Can you switch every "dist" in the material below to "distance" and return all the lines with nothing else altered?
......
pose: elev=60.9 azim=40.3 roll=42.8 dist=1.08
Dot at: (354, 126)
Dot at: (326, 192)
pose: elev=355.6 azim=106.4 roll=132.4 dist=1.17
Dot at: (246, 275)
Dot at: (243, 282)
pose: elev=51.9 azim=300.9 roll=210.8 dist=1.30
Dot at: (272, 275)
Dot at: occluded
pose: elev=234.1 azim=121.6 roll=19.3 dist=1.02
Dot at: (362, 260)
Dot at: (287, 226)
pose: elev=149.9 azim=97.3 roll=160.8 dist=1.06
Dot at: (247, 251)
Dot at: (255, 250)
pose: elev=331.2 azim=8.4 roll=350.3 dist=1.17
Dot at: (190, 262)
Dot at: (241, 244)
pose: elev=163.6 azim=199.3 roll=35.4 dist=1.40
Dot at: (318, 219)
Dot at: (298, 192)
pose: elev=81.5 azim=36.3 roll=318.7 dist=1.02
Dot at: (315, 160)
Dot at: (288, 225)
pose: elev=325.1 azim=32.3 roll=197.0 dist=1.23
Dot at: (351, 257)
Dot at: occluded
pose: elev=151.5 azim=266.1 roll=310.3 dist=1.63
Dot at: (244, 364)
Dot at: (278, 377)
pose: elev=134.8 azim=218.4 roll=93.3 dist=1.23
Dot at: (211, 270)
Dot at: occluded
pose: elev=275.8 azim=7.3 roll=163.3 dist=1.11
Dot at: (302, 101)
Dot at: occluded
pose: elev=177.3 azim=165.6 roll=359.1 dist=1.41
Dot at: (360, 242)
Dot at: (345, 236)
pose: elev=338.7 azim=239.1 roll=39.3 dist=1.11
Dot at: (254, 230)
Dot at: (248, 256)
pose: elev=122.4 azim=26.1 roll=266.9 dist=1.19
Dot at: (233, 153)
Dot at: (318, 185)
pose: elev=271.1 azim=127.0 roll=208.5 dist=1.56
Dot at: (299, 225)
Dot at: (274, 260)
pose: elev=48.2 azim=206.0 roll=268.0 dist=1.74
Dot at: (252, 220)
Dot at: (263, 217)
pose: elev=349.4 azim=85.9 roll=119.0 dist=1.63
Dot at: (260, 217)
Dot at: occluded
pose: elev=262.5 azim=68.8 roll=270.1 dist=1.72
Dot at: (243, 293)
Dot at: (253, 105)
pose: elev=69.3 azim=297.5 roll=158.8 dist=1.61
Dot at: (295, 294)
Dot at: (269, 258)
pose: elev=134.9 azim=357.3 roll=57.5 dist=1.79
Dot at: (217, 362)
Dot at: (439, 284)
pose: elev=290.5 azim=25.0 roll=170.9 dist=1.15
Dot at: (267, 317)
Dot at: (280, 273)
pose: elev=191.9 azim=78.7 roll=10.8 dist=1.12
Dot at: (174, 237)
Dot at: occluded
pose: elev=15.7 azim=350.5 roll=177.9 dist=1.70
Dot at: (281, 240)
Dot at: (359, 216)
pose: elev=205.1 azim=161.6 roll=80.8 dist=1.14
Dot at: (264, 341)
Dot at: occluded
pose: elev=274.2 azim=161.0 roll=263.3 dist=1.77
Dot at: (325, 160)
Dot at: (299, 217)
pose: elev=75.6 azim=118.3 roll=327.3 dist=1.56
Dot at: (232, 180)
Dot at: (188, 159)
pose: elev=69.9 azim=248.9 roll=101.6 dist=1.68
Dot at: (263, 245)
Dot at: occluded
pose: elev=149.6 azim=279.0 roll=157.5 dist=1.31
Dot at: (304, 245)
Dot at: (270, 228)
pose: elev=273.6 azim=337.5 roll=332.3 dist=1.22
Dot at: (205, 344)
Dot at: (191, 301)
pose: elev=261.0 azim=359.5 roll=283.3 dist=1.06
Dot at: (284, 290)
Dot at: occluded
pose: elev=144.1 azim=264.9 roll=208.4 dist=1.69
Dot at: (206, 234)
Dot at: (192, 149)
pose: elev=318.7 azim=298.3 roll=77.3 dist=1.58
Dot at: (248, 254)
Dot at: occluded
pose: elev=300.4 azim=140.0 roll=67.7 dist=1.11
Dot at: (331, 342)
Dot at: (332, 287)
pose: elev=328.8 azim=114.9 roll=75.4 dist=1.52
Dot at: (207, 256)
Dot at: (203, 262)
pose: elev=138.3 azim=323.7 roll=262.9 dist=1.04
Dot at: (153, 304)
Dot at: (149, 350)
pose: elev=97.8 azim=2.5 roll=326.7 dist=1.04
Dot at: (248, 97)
......
▶ TASK RESULT
pose: elev=60.9 azim=40.3 roll=42.8 distance=1.08
Dot at: (354, 126)
Dot at: (326, 192)
pose: elev=355.6 azim=106.4 roll=132.4 distance=1.17
Dot at: (246, 275)
Dot at: (243, 282)
pose: elev=51.9 azim=300.9 roll=210.8 distance=1.30
Dot at: (272, 275)
Dot at: occluded
pose: elev=234.1 azim=121.6 roll=19.3 distance=1.02
Dot at: (362, 260)
Dot at: (287, 226)
pose: elev=149.9 azim=97.3 roll=160.8 distance=1.06
Dot at: (247, 251)
Dot at: (255, 250)
pose: elev=331.2 azim=8.4 roll=350.3 distance=1.17
Dot at: (190, 262)
Dot at: (241, 244)
pose: elev=163.6 azim=199.3 roll=35.4 distance=1.40
Dot at: (318, 219)
Dot at: (298, 192)
pose: elev=81.5 azim=36.3 roll=318.7 distance=1.02
Dot at: (315, 160)
Dot at: (288, 225)
pose: elev=325.1 azim=32.3 roll=197.0 distance=1.23
Dot at: (351, 257)
Dot at: occluded
pose: elev=151.5 azim=266.1 roll=310.3 distance=1.63
Dot at: (244, 364)
Dot at: (278, 377)
pose: elev=134.8 azim=218.4 roll=93.3 distance=1.23
Dot at: (211, 270)
Dot at: occluded
pose: elev=275.8 azim=7.3 roll=163.3 distance=1.11
Dot at: (302, 101)
Dot at: occluded
pose: elev=177.3 azim=165.6 roll=359.1 distance=1.41
Dot at: (360, 242)
Dot at: (345, 236)
pose: elev=338.7 azim=239.1 roll=39.3 distance=1.11
Dot at: (254, 230)
Dot at: (248, 256)
pose: elev=122.4 azim=26.1 roll=266.9 distance=1.19
Dot at: (233, 153)
Dot at: (318, 185)
pose: elev=271.1 azim=127.0 roll=208.5 distance=1.56
Dot at: (299, 225)
Dot at: (274, 260)
pose: elev=48.2 azim=206.0 roll=268.0 distance=1.74
Dot at: (252, 220)
Dot at: (263, 217)
pose: elev=349.4 azim=85.9 roll=119.0 distance=1.63
Dot at: (260, 217)
Dot at: occluded
pose: elev=262.5 azim=68.8 roll=270.1 distance=1.72
Dot at: (243, 293)
Dot at: (253, 105)
pose: elev=69.3 azim=297.5 roll=158.8 distance=1.61
Dot at: (295, 294)
Dot at: (269, 258)
pose: elev=134.9 azim=357.3 roll=57.5 distance=1.79
Dot at: (217, 362)
Dot at: (439, 284)
pose: elev=290.5 azim=25.0 roll=170.9 distance=1.15
Dot at: (267, 317)
Dot at: (280, 273)
pose: elev=191.9 azim=78.7 roll=10.8 distance=1.12
Dot at: (174, 237)
Dot at: occluded
pose: elev=15.7 azim=350.5 roll=177.9 distance=1.70
Dot at: (281, 240)
Dot at: (359, 216)
pose: elev=205.1 azim=161.6 roll=80.8 distance=1.14
Dot at: (264, 341)
Dot at: occluded
pose: elev=274.2 azim=161.0 roll=263.3 distance=1.77
Dot at: (325, 160)
Dot at: (299, 217)
pose: elev=75.6 azim=118.3 roll=327.3 distance=1.56
Dot at: (232, 180)
Dot at: (188, 159)
pose: elev=69.9 azim=248.9 roll=101.6 distance=1.68
Dot at: (263, 245)
Dot at: occluded
pose: elev=149.6 azim=279.0 roll=157.5 distance=1.31
Dot at: (304, 245)
Dot at: (270, 228)
pose: elev=273.6 azim=337.5 roll=332.3 distance=1.22
Dot at: (205, 344)
Dot at: (191, 301)
pose: elev=261.0 azim=359.5 roll=283.3 distance=1.06
Dot at: (284, 290)
Dot at: occluded
pose: elev=144.1 azim=264.9 roll=208.4 distance=1.69
Dot at: (206, 234)
Dot at: (192, 149)
pose: elev=318.7 azim=298.3 roll=77.3 distance=1.58
Dot at: (248, 254)
Dot at: occluded
pose: elev=300.4 azim=140.0 roll=67.7 distance=1.11
Dot at: (331, 342)
Dot at: (332, 287)
pose: elev=328.8 azim=114.9 roll=75.4 distance=1.52
Dot at: (207, 256)
Dot at: (203, 262)
pose: elev=138.3 azim=323.7 roll=262.9 distance=1.04
Dot at: (153, 304)
Dot at: (149, 350)
pose: elev=97.8 azim=2.5 roll=326.7 distance=1.04
Dot at: (248, 97)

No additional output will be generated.